> _TASK SET_
**1)** Answer these questions from the patent text:
(a) About what share of the rock burst in deep mine occurs in tunnels?
(b) What is generally provided between the goaf and the gob-side entry?
(c) Which influence does the existing type of monitoring scheme fail to consider?
**2)** Can you return the passage of the patent text that begins at the words "The existing monitoring" and stops after "stress and deformation.", copied exactly?

Patent Grant
12203374
The present disclosure relates to the technical field of mine pressure monitoring, in particular to a system for monitoring overlying roof rock and coal pillar of gob-side entry and a method thereof.
About 90% of the rock burst in deep mine occurs in tunnels, among which the gob-side entry is an area where rock burst is easy to occur, frequent and difficult to prevent. In order to reduce stress concentration in coal pillar, coal pillar is generally provided between the goaf and the gob-side entry. Due to the low bearing capacity of coal pillar, the deformation and rupture of coal pillar is relatively severe under overburden pressure. At the same time, the support pressure of the coal beside support increases, and the risk of rock burst increases. The overburden strata on the goaf side of the gob-side entry is generally not fully mined, and due to the influence of mining activities of adjacent working face, the overburden strata on the goaf side will move again. Under the action of unstable overburden strata near the goaf side movement, the rock burst risk of coal pillar is instability. Therefore, accurately obtainment of the structure and movement law of the overburden strata on the goaf side of the gob-side entry, as well as the deformation law of the coal pillar under stress, is the key to monitoring, warning, and controlling the risk the rock burst of the gob-side entry.
The existing monitoring scheme mainly focuses on monitoring borehole stress, value of drilling cuttings weight, tunnel deformation, microseism, ground noise, support resistance, CT monitoring, roof abscission layer, and drilling peep in the tunnels or working face. The type of monitoring scheme mainly focuses on the characteristics of strata behavior of tunnels during mining in the working face, without considering the influence of adjacent working face driving or stopping, and cannot monitor and obtain the movement law of overburden strata in the goaf, there is no effective monitoring method suitable for coal pillar stress and deformation, and it cannot be used for dynamic monitoring the structure movement of overburden strata on the goaf side of the gob-side entry and coal pillar stress and deformation.

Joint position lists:

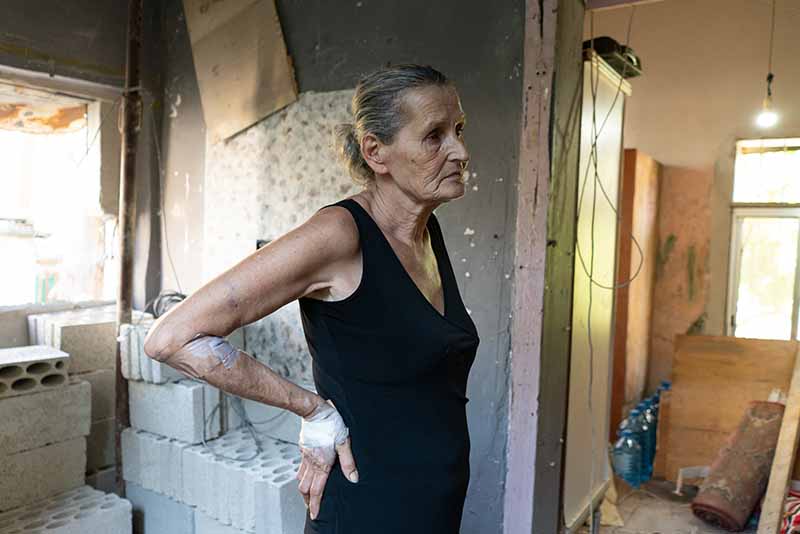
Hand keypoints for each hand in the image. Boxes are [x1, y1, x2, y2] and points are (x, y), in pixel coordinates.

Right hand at [297, 400, 357, 519]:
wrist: (314, 410)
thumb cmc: (330, 422)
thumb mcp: (344, 442)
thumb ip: (348, 462)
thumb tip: (353, 478)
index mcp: (321, 462)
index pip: (316, 489)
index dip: (315, 504)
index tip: (315, 513)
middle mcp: (311, 461)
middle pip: (305, 487)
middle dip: (307, 500)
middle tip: (311, 507)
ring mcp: (305, 455)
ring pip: (300, 478)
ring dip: (303, 489)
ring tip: (308, 495)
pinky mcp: (303, 448)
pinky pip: (300, 466)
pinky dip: (302, 475)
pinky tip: (308, 473)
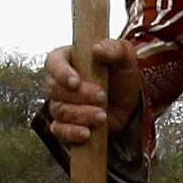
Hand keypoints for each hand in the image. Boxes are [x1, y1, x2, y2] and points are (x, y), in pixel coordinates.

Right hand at [42, 37, 130, 156]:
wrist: (129, 105)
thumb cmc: (122, 76)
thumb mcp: (125, 58)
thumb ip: (114, 49)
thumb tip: (97, 48)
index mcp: (68, 59)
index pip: (53, 62)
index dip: (61, 72)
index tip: (76, 81)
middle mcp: (60, 81)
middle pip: (55, 89)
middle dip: (79, 95)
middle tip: (102, 96)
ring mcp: (60, 103)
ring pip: (59, 110)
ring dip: (81, 114)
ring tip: (102, 115)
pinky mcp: (65, 124)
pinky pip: (59, 131)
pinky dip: (72, 133)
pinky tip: (87, 134)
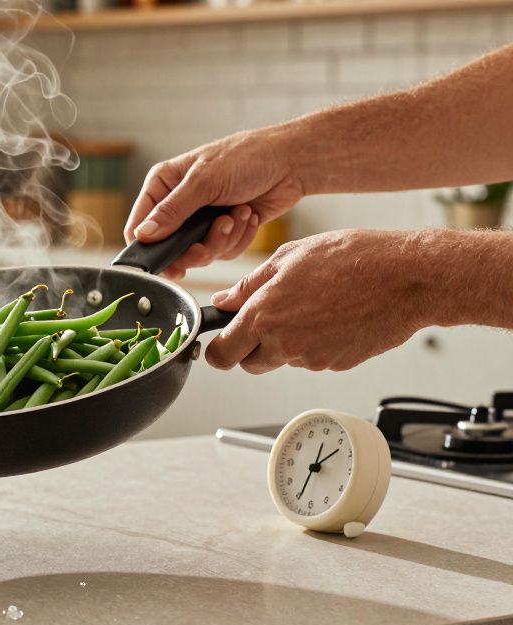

> _ANSWERS FOR THE TASKS_
**1)**
(a) About 90%.
(b) Coal pillar.
(c) The influence of adjacent working face driving or stopping.

**2)**
The existing monitoring scheme mainly focuses on monitoring borehole stress, value of drilling cuttings weight, tunnel deformation, microseism, ground noise, support resistance, CT monitoring, roof abscission layer, and drilling peep in the tunnels or working face. The type of monitoring scheme mainly focuses on the characteristics of strata behavior of tunnels during mining in the working face, without considering the influence of adjacent working face driving or stopping, and cannot monitor and obtain the movement law of overburden strata in the goaf, there is no effective monitoring method suitable for coal pillar stress and deformation, and it cannot be used for dynamic monitoring the structure movement of overburden strata on the goaf side of the gob-side entry and coal pillar stress and deformation.